L’application du permis à points au Sénégal fait jaser. Si le Syndicat des travailleurs des transports routiers (Sttrs) se braque contre cette mesure, c’est qu’il soupçonne l’Etat du Sénégal de vouloir lui tendre un piège en lançant la numérisation du titre de transport.
Gora Khouma et ses camarades promettent, le moment venu, de faire face.
Les nombreux accidents avec leur lot de victimes ont poussé les autorités sénégalaises à se lancer dans une vaste campagne de lutte contre l’insécurité routière. Des séries de mesures ont ainsi été prises par les pouvoirs publics pour combattre le mal à la racine. Notamment, par la numérisation du titre de transport. Un projet qui sera lancé par le président de la République, le 3 août prochain. Annonce faite, hier, en marge des assises de l’Organisation pour la sécurité routière en Afrique de l’Ouest, par le directeur de cabinet du ministre des Infrastructures, des Transports terrestres et du Désenclavement, Ibrahima Lô. Mais ce projet semble, aux yeux de Gora Khouma, Secrétaire général du Syndicat des travailleurs des transports routiers (Sttrs) un traquenard tendu par l’Etat pour l’application du redouté permis à points. Le patron du Sttrs et ses camarades avaient toujours manifesté leur désaccord par rapport à ce projet. Ce qui avait, sans doute, ralenti son processus de mise en œuvre. Mais, les autorités avaient décidé de passer outre. «La mise en place de ce projet n’est rien d’autre qu’un stratagème visant l’instauration du permis à points. Les autorités ne savent pas par quelle voie passer pour matérialiser ce projet. Ils veulent passer par des manœuvres de ce genre pour mettre en place le permis à points. C’est un piège qu’elles veulent nous tendre. Mais, nous n’allons pas tomber dedans. Nous n’accepterons pas de porter la responsabilité de tous ces accidents. Il y a d’autres facteurs qui concourent à ce phénomène», selon Gora Khouma. Une suspicion que le directeur de cabinet du ministre des Transports rejette. «Le permis à points c’est une autre étape. C’est au permis biométrique que nous allons passer. Parfois, l’information est mal passée et mal comprise par les gens. Après avoir révisé le code de la route et renforcé le parc automobile avec l’arrivée, dans les prochains jours, de bus Tata pour le transport urbain et interurbain, le Président va procéder au lancement du projet numérique du titre de transport à Hann. Il sera le premier à recevoir son permis biométrique», précise Ibrahima Lô.
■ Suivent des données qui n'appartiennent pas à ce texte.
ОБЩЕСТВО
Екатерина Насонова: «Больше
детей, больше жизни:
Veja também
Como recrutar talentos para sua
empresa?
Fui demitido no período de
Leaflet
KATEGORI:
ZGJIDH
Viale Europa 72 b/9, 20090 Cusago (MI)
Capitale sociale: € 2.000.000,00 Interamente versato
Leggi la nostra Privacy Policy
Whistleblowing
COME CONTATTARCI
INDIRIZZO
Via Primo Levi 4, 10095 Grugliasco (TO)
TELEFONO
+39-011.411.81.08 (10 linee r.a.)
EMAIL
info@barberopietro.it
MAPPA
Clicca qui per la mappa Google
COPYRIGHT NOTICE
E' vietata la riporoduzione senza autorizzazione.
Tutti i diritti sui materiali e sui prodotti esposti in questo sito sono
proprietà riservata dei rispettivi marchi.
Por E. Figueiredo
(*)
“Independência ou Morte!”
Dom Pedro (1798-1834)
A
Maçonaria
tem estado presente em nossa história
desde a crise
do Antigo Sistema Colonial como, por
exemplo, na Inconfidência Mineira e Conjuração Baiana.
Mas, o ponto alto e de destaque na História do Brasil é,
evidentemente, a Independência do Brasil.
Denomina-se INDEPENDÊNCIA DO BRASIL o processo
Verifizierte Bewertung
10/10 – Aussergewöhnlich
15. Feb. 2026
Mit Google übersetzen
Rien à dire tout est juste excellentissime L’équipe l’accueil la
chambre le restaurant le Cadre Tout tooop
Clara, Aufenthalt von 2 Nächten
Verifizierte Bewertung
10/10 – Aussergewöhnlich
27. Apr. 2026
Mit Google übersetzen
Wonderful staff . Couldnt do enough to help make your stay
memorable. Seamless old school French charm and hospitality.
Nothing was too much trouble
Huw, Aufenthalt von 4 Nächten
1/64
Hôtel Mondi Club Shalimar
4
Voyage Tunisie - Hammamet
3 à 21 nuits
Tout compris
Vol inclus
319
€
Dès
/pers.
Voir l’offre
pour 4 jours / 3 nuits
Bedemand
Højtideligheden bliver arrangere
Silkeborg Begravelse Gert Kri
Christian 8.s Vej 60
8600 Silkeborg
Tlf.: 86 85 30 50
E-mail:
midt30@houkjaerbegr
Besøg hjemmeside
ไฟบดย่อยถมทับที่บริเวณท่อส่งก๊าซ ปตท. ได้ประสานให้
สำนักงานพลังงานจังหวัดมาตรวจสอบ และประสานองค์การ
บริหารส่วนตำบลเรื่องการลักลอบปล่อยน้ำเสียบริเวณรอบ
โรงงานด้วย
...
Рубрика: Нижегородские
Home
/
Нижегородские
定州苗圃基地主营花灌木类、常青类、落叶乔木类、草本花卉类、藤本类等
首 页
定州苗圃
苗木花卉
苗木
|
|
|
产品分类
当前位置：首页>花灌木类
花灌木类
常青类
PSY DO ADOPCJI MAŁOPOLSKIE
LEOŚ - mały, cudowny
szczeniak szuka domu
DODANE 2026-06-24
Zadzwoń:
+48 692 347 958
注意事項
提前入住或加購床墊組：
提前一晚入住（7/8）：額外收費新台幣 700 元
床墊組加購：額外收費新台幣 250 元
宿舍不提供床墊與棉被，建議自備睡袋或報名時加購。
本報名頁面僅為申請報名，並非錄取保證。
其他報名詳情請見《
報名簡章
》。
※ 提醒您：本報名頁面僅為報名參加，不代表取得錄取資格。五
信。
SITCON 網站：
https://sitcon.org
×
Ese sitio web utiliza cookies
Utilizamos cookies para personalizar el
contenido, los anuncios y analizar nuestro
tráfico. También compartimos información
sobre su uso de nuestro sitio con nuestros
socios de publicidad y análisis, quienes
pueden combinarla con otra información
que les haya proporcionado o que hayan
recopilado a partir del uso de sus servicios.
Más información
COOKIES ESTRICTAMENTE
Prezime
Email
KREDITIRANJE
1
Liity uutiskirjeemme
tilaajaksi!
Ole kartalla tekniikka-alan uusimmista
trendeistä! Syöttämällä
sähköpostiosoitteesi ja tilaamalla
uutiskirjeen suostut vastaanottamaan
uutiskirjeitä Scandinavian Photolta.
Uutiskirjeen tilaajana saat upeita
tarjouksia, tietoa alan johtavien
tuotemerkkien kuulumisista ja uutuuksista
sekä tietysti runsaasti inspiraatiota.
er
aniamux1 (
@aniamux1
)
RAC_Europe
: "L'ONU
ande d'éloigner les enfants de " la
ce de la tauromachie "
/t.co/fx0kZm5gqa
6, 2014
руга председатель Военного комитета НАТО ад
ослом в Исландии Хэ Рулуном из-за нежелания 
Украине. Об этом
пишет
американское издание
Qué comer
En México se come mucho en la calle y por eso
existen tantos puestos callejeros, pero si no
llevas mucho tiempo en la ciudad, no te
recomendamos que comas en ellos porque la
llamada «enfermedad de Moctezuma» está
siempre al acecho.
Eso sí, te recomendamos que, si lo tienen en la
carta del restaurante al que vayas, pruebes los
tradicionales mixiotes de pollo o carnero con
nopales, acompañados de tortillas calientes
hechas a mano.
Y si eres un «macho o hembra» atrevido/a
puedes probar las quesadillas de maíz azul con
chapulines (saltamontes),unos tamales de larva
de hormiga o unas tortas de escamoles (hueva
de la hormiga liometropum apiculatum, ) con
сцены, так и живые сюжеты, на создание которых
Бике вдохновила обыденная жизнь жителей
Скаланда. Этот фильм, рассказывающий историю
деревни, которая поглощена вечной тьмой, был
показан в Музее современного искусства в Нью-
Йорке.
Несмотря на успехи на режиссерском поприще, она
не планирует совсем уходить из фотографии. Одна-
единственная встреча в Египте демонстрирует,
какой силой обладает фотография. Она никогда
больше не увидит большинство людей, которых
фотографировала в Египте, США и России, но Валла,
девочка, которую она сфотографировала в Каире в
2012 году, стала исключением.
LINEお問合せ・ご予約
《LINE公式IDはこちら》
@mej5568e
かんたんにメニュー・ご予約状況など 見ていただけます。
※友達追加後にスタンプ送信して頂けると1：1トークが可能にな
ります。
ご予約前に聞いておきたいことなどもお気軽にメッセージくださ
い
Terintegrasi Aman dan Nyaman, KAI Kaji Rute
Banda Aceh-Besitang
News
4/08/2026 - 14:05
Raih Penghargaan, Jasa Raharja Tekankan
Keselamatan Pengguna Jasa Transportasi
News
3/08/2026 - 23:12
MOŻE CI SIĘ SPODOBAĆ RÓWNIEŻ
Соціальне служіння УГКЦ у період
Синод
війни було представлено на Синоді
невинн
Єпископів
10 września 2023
Des arguments qui ne convainquent pas le patron du syndicat des transporteurs. Ce dernier promet un combat rude si, de par des manœuvres, le pouvoir arrive à passer à l’acte. «On ne peut pas s’opposer à la volonté du président de la République de procéder au lancement de ce projet ou de mettre en place le permis. Mais, nous sommes des Sénégalais ; ce pays n’appartient pas seulement aux autorités publiques. Nous, nous sommes des syndicalistes. Le Sénégal est en train de s’inspirer du modèle français alors que les réalités ne sont pas les mêmes. La priorité pour le Sénégal, c’est de construire de bonnes routes, avoir un bon parc automobile avec des véhicules de qualité avant de songer à ces mesures. Malheureusement, nos dirigeants prennent des décisions sans consulter les acteurs du transport», regrette-t-il.
Cette idée, théorisée par le président de la République, pour lutter contre l’insécurité routière est diversement appréciée. Si certains particuliers l’accueillent à bras ouverts, les professionnels du transport, craignant pour leur survie, posent des conditions. «Nous ne pouvons pas être au même degré d’appréciation de la mise en place du permis à points que les autres personnes, soutient Gora Khouma. Nous sommes des professionnels, nous sommes différents du banquier qui prend son véhicule uniquement pour aller au travail. Si son permis lui est retiré, il aura un autre moyen pour aller au boulot alors que, nous, c’est pour gagner notre pain.»
Selon les autorités, le projet concerne le permis de conduire, le certificat d’immatriculation et d’aptitude technique (carte grise), les plaques d’immatriculation automobile et des «deux-roues» motorisées, l’autorisation de transport privé de voyageurs, du transport public de marchandises, interurbain public de voyageurs, et urbain public de voyageurs.